Art and subjectivity
January 26, 2012 8:52 am Culture, MoviesSomething that’s always aggravated me to no end is when people claim that a book, film, painting, album, or other creative endeavor is free from criticism because it’s “art.” Critical immunity is something I’ve spoken about in the past, but I want to focus on the art world today.
I need to make something incredibly clear: art appreciation is subjective, but art itself is not. What most people fail to realize is that any piece of art, no matter the medium, still requires certain techniques in order to produce it. Those techniques are not opinions; they are merely processes subject to criticism just like anything else.

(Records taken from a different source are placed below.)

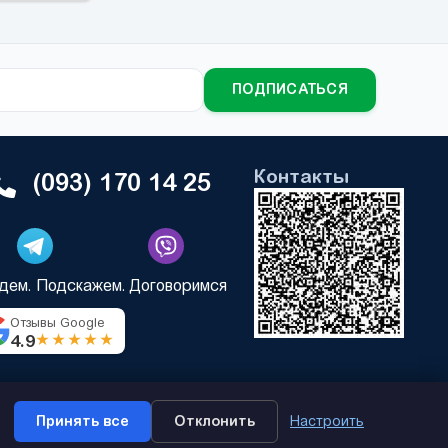
ПОДПИСАТЬСЯ
Контакты
(093) 170 14 25
дем. Подскажем. Договоримся
Отзывы Google
4.9
★★★★★
Принять все
Отклонить
Настроить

Take a film, for example. Your personal opinions on the overall product nonwithstanding…how was the acting? The editing? Sound design? Special effects? All of those are tried-and-true techniques that are taught, learned, and mastered. If a film is poorly edited, your comments on it must take that into account, otherwise you’re simply wrong. The same applies if a film has fantastic special effects, but you pan them because you didn’t like how they were used to advance the story. You’re incorrectly dumping your opinion on quantifiable techniques, rather than feelings toward the final product.
Criticism should be specific rather than generic. When it’s the latter, you’re often criticizing someone’s appreciation of the medium rather than actual details of a certain work within that medium. That has nothing to do with the work itself, and thus has no place in proper criticism of art.